Hyperconvergence is not only Buzzword Approved™, but for some it's the perfect workaround for having to create all this automation in a bespoke fashion. Of course, with convenience comes caveat, and there are quite a few to consider, perhaps including:
- Vendor lock-in (typically only vendor-approved hardware can be used)
- Solution lock-in (no choice but to run the vendor's software)
- Delivers a one-size-fits-most solution, which is good if you're that size
- May not be able to customize to particular needs if not supported by the software
I'm not against hyper converged infrastructure (HCI) by any means, but it seems to me that it's always a compromise in one way or another.
Use Another Solution
Why write all this coordinated automation when somebody else can do it for you? Well, because somebody else might not do it quite the way you had in mind. I mean, why not spin up some OpenStack in the corporate DC? OpenStack has a component for everything, I hear, including compute, storage, network, vegan recipes, key management, 18th century French poetry, and orchestration. OpenStack can be incredibly powerful, but last I heard it's really not fun to install and maintain for oneself; it's much nicer to let somebody else run it and just subscribe to the service; sounds a bit like
cloud doesn't it? On which note:
Make It Somebody Else's Problem (MISEP). The big cloud providers have managed to de-silo their teams, or maybe they were never siloed in the first place. The point is, services like AWS are half way up the Asymptotic Dream of Full Automation; they pull together all those automation tools, make them work together, orchestrate them, then provide pointy-clicky access via a web browser. What's not to love? All the hard work is done, it's cheaper*, there will be no need to write scripts any more**, you can do anything you like***, and life will be wonderful****.
* Rarely true with any reasonable number of servers running
** Also very rarely true
*** I made this up
**** It won't
As ever, if you read between the lines, you might guess that as with HCI (another form of MISEP), such simplicity comes at a price, both literally and figuratively.
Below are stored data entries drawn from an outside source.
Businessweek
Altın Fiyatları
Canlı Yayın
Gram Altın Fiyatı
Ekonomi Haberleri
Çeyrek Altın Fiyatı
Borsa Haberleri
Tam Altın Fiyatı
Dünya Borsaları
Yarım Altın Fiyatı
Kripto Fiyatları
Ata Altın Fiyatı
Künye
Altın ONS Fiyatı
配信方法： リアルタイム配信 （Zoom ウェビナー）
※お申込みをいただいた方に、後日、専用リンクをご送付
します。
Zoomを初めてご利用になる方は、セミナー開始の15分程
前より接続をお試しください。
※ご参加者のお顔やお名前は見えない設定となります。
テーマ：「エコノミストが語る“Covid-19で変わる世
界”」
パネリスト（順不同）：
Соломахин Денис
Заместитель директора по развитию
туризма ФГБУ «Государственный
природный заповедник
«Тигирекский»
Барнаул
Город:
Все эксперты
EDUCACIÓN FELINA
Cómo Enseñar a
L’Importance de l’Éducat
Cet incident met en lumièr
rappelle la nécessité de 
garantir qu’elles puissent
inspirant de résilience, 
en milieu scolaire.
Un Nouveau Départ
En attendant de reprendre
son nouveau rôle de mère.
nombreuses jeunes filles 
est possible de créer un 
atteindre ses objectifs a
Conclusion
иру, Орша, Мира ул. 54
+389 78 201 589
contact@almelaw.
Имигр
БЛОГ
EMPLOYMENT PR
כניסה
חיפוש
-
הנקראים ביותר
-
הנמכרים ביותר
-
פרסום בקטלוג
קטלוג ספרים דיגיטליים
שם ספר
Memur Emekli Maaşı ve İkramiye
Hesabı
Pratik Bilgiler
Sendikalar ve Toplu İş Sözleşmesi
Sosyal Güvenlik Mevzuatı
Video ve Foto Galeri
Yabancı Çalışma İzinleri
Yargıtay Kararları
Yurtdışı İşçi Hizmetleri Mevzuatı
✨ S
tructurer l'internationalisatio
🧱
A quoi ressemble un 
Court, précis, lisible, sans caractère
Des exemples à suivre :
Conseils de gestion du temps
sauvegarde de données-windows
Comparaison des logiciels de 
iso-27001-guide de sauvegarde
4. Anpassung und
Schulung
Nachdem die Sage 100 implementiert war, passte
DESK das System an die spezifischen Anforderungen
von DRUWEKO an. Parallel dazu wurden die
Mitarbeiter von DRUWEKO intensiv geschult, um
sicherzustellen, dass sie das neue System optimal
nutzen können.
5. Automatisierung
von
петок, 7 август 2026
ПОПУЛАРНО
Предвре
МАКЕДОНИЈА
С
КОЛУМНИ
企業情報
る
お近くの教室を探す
With cloud services it's usually a many-sizes-fit-most model, but if what you want to do isn't supported, that's just tough luck and you need to find another way. While skills in the previous silos may be less necessary, a new silo appears instead: Cloud Cost Optimization. Make of that what you will.
Why The Long Face?
It may seem that this is an unreasonably negative view of automation – and some of it is a tiny bit
tongue-in-cheek, – but I have tried to highlight some of the very real challenges standing in the way of a beautifully cost-efficient, highly agile, high-quality automated network. Wait, that's reminding me of something, and allows me to make one last dig at the dream:
We can get there. At least, we can get much of the way there, but we have to break out of our silos and start sharing what we know. We also need to go into this with eyes wide open, an understanding of what the alternatives might be, and a reasonable expectation of what we're going to get out of it in the end.